The Pentagon. (Photo courtesy Flickr user David B. Gleason / cc2.0)

All major and minor vendors in cloud computing are currently polishing their bids for one of the biggest cloud deals the industry has ever seen, as the Department of Defense solicits bids for a 10-year contract to run the military’s cloud. That includes Google, according to a report, which is angling for a piece of business that could provide a huge boost to its image as a cloud vendor while causing a serious amount of internal strife.

DefenseOne reported Thursday that Google in indeed among the companies preparing bids for the Joint Enterprise Defense Infrastructure (JEDI) project, but it is worried about doing so publicly after 3,100 employees signed a petition criticizing the Maven artificial intelligence deal Google signed with the Air Force. According to the report, Google Cloud CEO Diane Greene held a town hall meeting with Google employees on Wednesday to downplay concerns over Maven, but that apparently didn’t quiet those concerns.

A Google Cloud representative declined to comment on the report.

It is not at all surprising that Google wants to toss its hat into the ring for the JEDI contract. The deal could be worth at least as much as $10 billion — potentially more depending on how the build-out goes — and it would be a huge marketing win for the cloud vendor that sits well behind Amazon Web Services (considered the favorite for the JEDI deal) and Microsoft Azure. After all, if the military trusts Google, why can’t you?

But, as Google likes to emphasize, it is not a conventional company. Google has walked away from business for ideological reasons before, pulling its servers out of China in 2010 after some of its source code was stolen by hackers believed to be working for the Chinese government, and essentially ceding the search market to Baidu.

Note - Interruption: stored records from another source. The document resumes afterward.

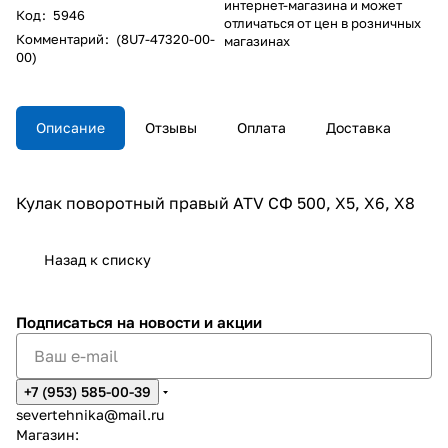
интернет-магазина и может
Код
:
5946
отличаться от цен в розничных
Комментарий
:
(8U7-47320-00-
магазинах
00)
Описание
Отзывы
Оплата
Доставка
Кулак поворотный правый ATV СФ 500, X5, X6, X8
Назад к списку
Подписаться
на новости и акции
+7 (953) 585-00-39
severtehnika@mail.ru
Магазин: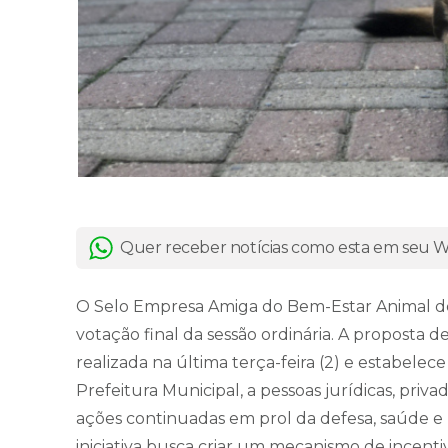
Quer receber notícias como esta em seu
O Selo Empresa Amiga do Bem-Estar Animal de 
votação final da sessão ordinária. A proposta d
realizada na última terça-feira (2) e estabele
Prefeitura Municipal, a pessoas jurídicas, pri
ações continuadas em prol da defesa, saúde e 
iniciativa busca criar um mecanismo de incenti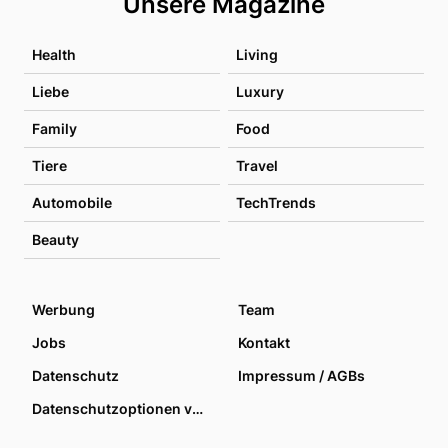
Unsere Magazine
Health
Living
Liebe
Luxury
Family
Food
Tiere
Travel
Automobile
TechTrends
Beauty
Werbung
Team
Jobs
Kontakt
Datenschutz
Impressum / AGBs
Datenschutzoptionen verwalten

Alphabet, Google’s parent company, ended 2017 with 80,110 employees. You have to figure the vast majority of those employees work for Google in some fashion, so the concerns of four or five percent of Google employees might not be a huge deterrent to its pursuit of billions in cloud revenue.

But while AWS and Microsoft have publicly stated interest in the bid, and cloud also-ran Oracle is driving all over the Washington D.C. area talking trash about AWS to anyone who will listen, Google’s silence speaks volumes about its position.

Proposals are due around the end of May, and the DoD is expected to pick a winner around September.